Descartes’s great mathematical breakthrough was the realisation that the equation was not the only way in which mathematical terms could be related. During the 1630s he devised the idea of constructing coordinates to represent pairs of numbers relating to algebraic terms (usually x and y). These came to be known as Cartesian coordinates and opened up the vast range of possibilities offered by the drawing of graphs – lines and curves bordered by axes. The technical name for this branch of mathematics is analytical geometry, and it first appeared in an appendix called ‘Geometry’ tacked on to the end of Descartes’s Discourse on the Method, which was first published in 1637.

Descartes’s technique galvanised the world of mathematics, and within a few years of publication the Discourse had influenced the work of mathematicians and astronomers throughout Europe. Such men as the English mathematicians William Wallace and Isaac Barrow, as well as natural philosophers and mathematicians on the Continent, led by Pierre de Fermat and Christiaan Huygens, used Descartes’s findings as a springboard for their own efforts, which began to focus on the properties of the curves that could be drawn using Cartesian coordinates.

A simple example is the graph produced by plotting the distance travelled by a ball dropped from a high tower against the time for which it has fallen. Galileo had shown that the speed of a ball increases with time. If after one second the ball has fallen 16 feet, after two seconds 64 feet and after three seconds 144 feet, clearly it is accelerating. If these values are plotted on a graph with speed on the y-axis and time on the x-axis a curve is produced.

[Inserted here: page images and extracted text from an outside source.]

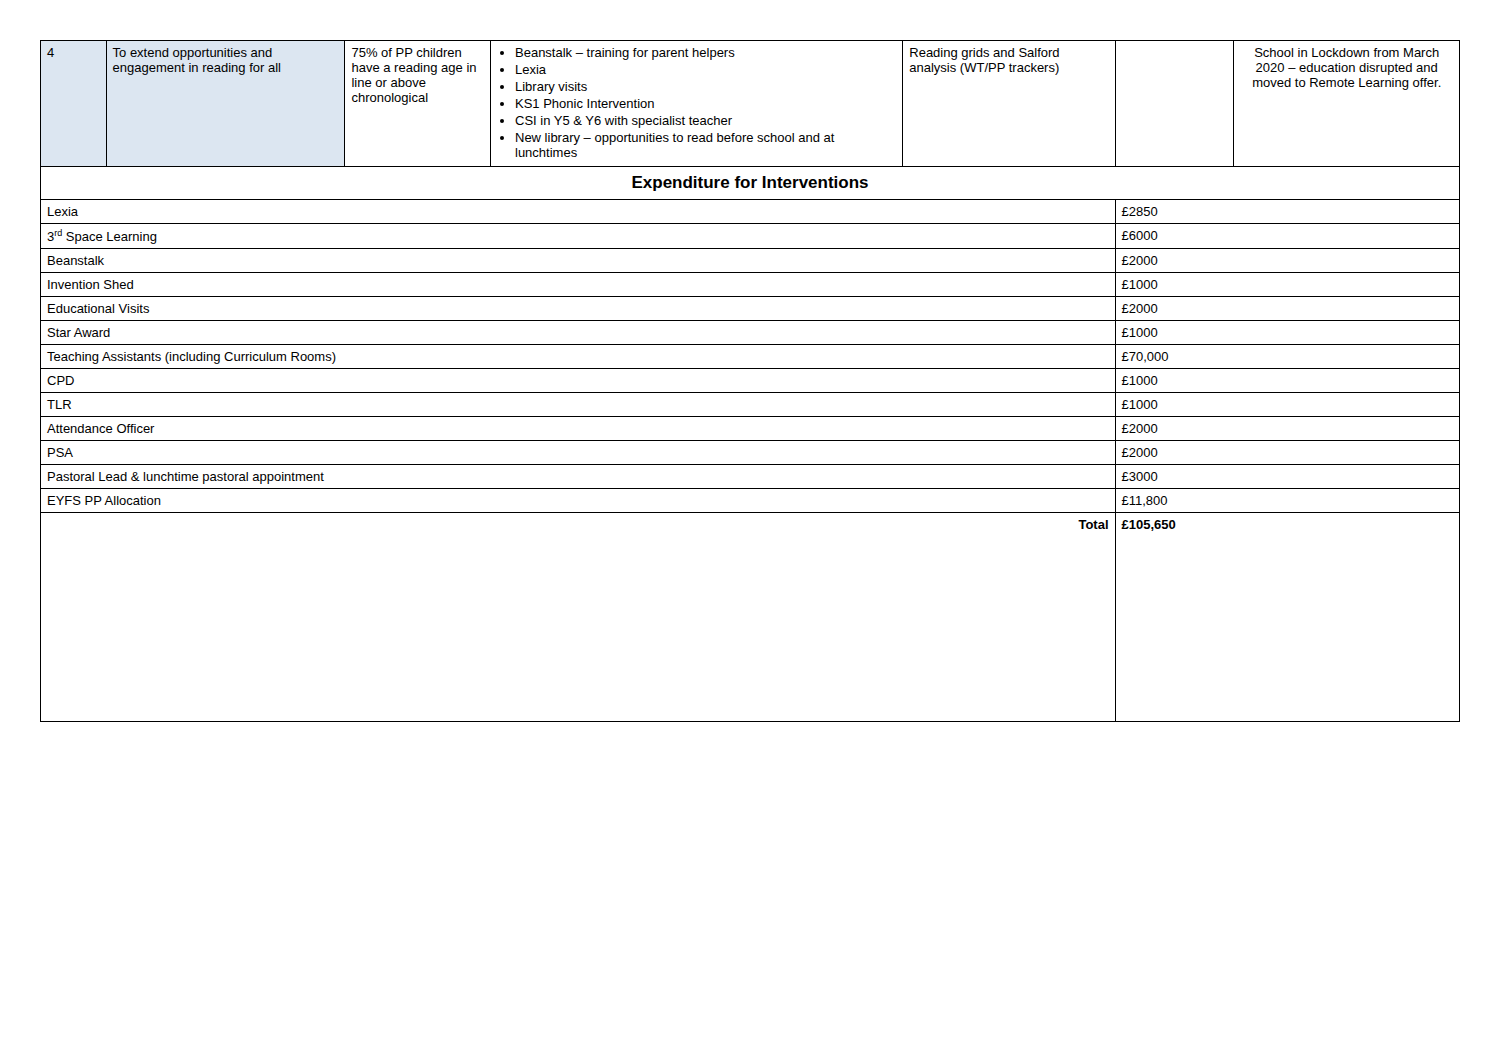| 4 | To extend opportunities and engagement in reading for all | 75% of PP children have a reading age in line or above chronological | Beanstalk – training for parent helpers Lexia Library visits KS1 Phonic Intervention CSI in Y5 & Y6 with specialist teacher New library – opportunities to read before school and at lunchtimes | Reading grids and Salford analysis (WT/PP trackers) | | School in Lockdown from March 2020 – education disrupted and moved to Remote Learning offer. |
| Expenditure for Interventions |
| Lexia | £2850 |
| 3 rd Space Learning | £6000 |
| Beanstalk | £2000 |
| Invention Shed | £1000 |
| Educational Visits | £2000 |
| Star Award | £1000 |
| Teaching Assistants (including Curriculum Rooms) | £70,000 |
| CPD | £1000 |
| TLR | £1000 |
| Attendance Officer | £2000 |
| PSA | £2000 |
| Pastoral Lead & lunchtime pastoral appointment | £3000 |
| EYFS PP Allocation | £11,800 |
| Total | £105,650 |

Figure 1. The curve produced by plotting distance against time.

Now it is comparatively easy to calculate properties for straight-line graphs. For example, the area under a straight line can be calculated by simple geometry known to the Babylonians, and the gradient of a straight line (or its steepness) can be found by dividing the change in the values along the y-axis by the corresponding values along the x-axis. So, if the distance-time graph had been a straight line, the gradient would have given us the speed of the ball (the change in

Figure 2. Calculating the gradient and the area under a straight line.

distance with time). But how can the properties of a curve be calculated?